Location: Plant, Soil and Nutrition ResearchTitle: Plastid ribosomal protein S5 plays a critical role in photosynthesis, plant development, and cold stress tolerance in arabidopsis
|Zhang, Junxiang - Cornell University - New York|
|Yuan, Hui - Cornell University - New York|
|Lyi, Sangbom - Cornell University - New York|
|Thannhauser, Theodore - Ted|
|Zhang, Lugang - Northwest Agricultural & Forestry University|
Submitted to: Journal of Experimental Botany
Publication Type: Peer Reviewed Journal
Publication Acceptance Date: 12/10/2015
Publication Date: 3/22/2016
Citation: Zhang, J., Yuan, H., Yang, Y., Fish, T., Lyi, S., Thannhauser, T.W., Zhang, L., Li, L. 2016. Plastid ribosomal protein S5 plays a critical role in photosynthesis, plant development, and cold stress tolerance in arabidopsis. Journal of Experimental Botany. doi: 10.1093/jxb/erw106.
Interpretive Summary: Plastid ribosomal proteins as essential components of chloroplast protein synthesis machinery exert diverse roles in plant growth and development. Despite significant achievements in this area of research, how plastid ribosomal proteins regulate these processes is not fully understood and the function of some individual plastid ribosomal proteins remain largely unknown. In this study, we report the isolation and functional characterization of a unique plastid ribosomal protein gene (RPS5) in Arabidopsis. We show that a missense mutation of RPS5 causes serious impairment of chloroplast 16S rRNA processing and accumulation, and has profound effects on the accumulation of a large number of the photosystem I and II proteins and plastid ribosomal proteins in affecting photosynthesis and plant development. Moreover, we discover that PRPS5 mediates cold stress tolerance, a trait important for agricultural production. Our data reveal a critical role of PRPS5 in modulating plastid ribosome assembly and in affecting plant development and abiotic stress tolerance in plants.

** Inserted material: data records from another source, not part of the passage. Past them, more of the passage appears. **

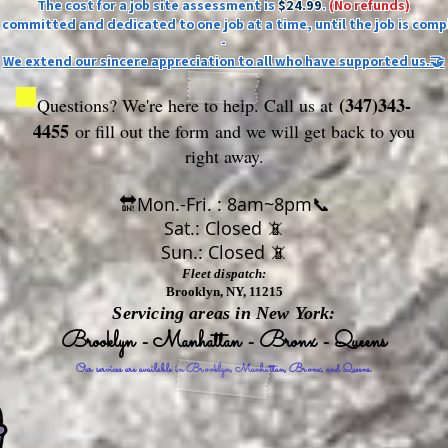
The cost for a job site assessment is
$24.99
.
(No refunds)
ly committed and dedicated to one job at a time, until the job is comp
-
We extend our sincere appreciation to all who have supported us.🤝
(347)343-
Questions? We're here to help. Call us at
4455
or fill out the form
and we will get back to you
right away.
🔛Mon.-Fri. : 8am~8pm📞
Sat.: Closed 📵
Sun.: Closed 📵
Fleet dispatch:
Brooklyn, NY, 11215
Servicing areas in New York:
Brooklyn - Manhattan - Bronx - Queens
Our services are available in Brooklyn, Manhattan, Bronx, and Queens.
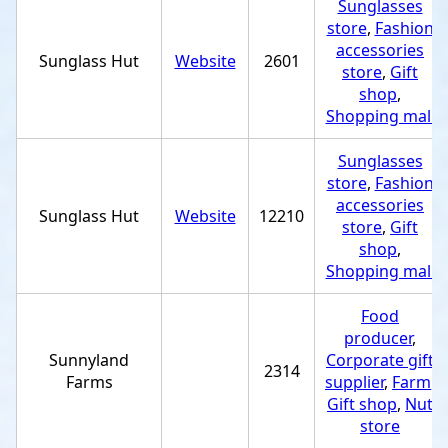
Sunglasses
store
,
Fashion
accessories
Sunglass Hut
Website
2601
store
,
Gift
shop
,
Shopping mall
Sunglasses
store
,
Fashion
accessories
Sunglass Hut
Website
12210
store
,
Gift
shop
,
Shopping mall
Food
producer
,
Sunnyland
Corporate gift
2314
Farms
supplier
,
Farm
,
Gift shop
,
Nut
store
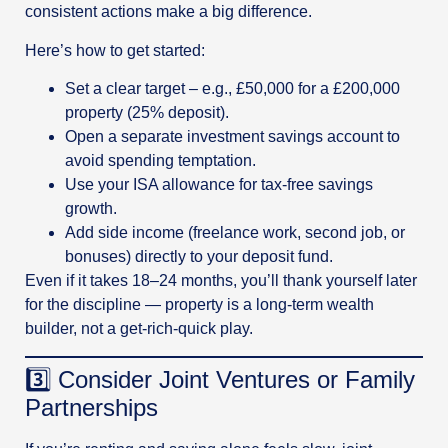
consistent actions make a big difference.
Here’s how to get started:
Set a clear target – e.g., £50,000 for a £200,000
property (25% deposit).
Open a separate investment savings account to
avoid spending temptation.
Use your ISA allowance for tax-free savings
growth.
Add side income (freelance work, second job, or
bonuses) directly to your deposit fund.
Even if it takes 18–24 months, you’ll thank yourself later
for the discipline — property is a long-term wealth
builder, not a get-rich-quick play.
3️⃣ Consider Joint Ventures or Family
Partnerships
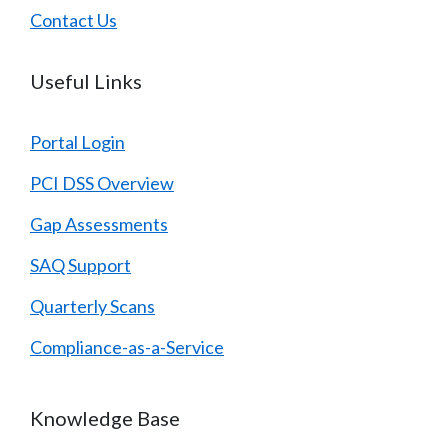
Contact Us
Useful Links
Portal Login
PCI DSS Overview
Gap Assessments
SAQ Support
Quarterly Scans
Compliance-as-a-Service
Knowledge Base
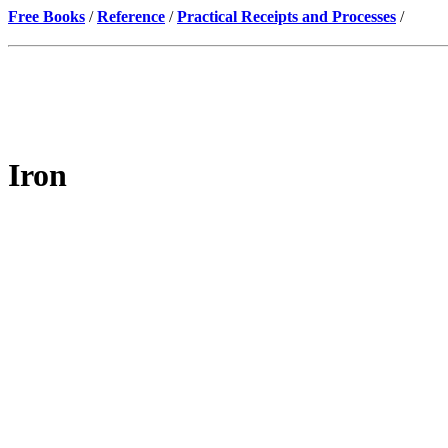
Free Books
/
Reference
/
Practical Receipts and Processes
/
Iron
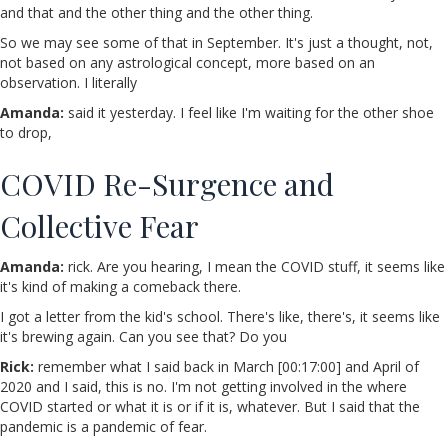
and that and the other thing and the other thing.
So we may see some of that in September. It's just a thought, not,
not based on any astrological concept, more based on an
observation. I literally
Amanda:
said it yesterday. I feel like I'm waiting for the other shoe
to drop,
COVID Re-Surgence and
Collective Fear
Amanda:
rick. Are you hearing, I mean the COVID stuff, it seems like
it's kind of making a comeback there.
I got a letter from the kid's school. There's like, there's, it seems like
it's brewing again. Can you see that? Do you
Rick:
remember what I said back in March [00:17:00] and April of
2020 and I said, this is no. I'm not getting involved in the where
COVID started or what it is or if it is, whatever. But I said that the
pandemic is a pandemic of fear.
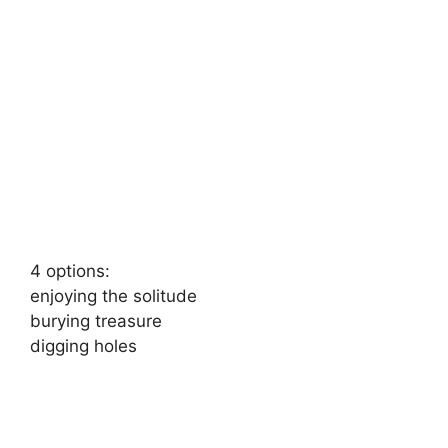
4 options:
enjoying the solitude
burying treasure
digging holes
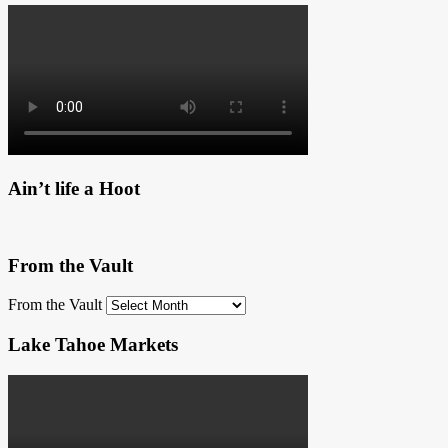
Ain’t life a Hoot
From the Vault
From the Vault
Lake Tahoe Markets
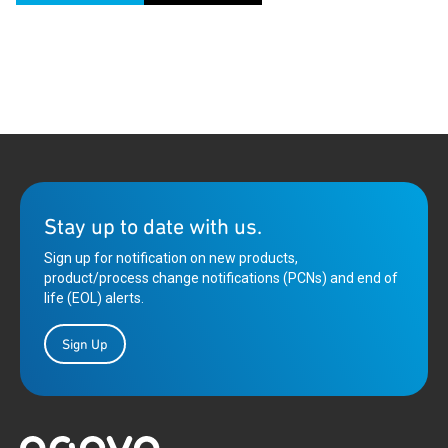
Stay up to date with us.
Sign up for notification on new products,
product/process change notifications (PCNs) and end of
life (EOL) alerts.
Sign Up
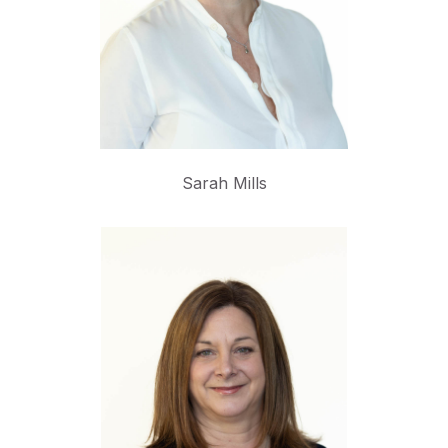
Sarah Mills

Technical Abstract: Plastid ribosomal proteins (RPs) are essential components for protein synthesis machinery and exert diverse roles in plant growth and development. Mutations in plastid RPs lead to a range of developmental phenotypes in plants. However, how they regulate these processes is not fully understood and the functions of some individual plastid RPs remain unknown. To identify genes responsible for chloroplast development and pigment synthesis, we isolated and characterized a mutant that exhibited pale-yellow inner leaves and reduced growth rate in Arabidopsis. The mutant contained a missense mutation of plastid ribosomal protein S5 (rps5-1), which caused a dramatically reduced abundance of chloroplast 16S rRNA and seriously impaired 16S rRNA processing to affect the assembly and/or stability of chloroplast 30S subunit for ribosome function and plastid translation. Comparative proteomics analysis revealed that the RPS5 mutation specifically suppressed expression of a large number of core components involved in photosystem I and II as well as many plastid ribosomal proteins. Unexpectedly, a number of proteins associated with cold stress responses were greatly decreased in rps5-1, and overexpression of the plastid RPS5 improved cold tolerance of the transgenic plants. Our results indicate that RPS5 is a critical composition in the plastid 30S subunit and plays a specific role in affecting proteins involved in photosynthesis and cold stress responses to mediate plant growth and development.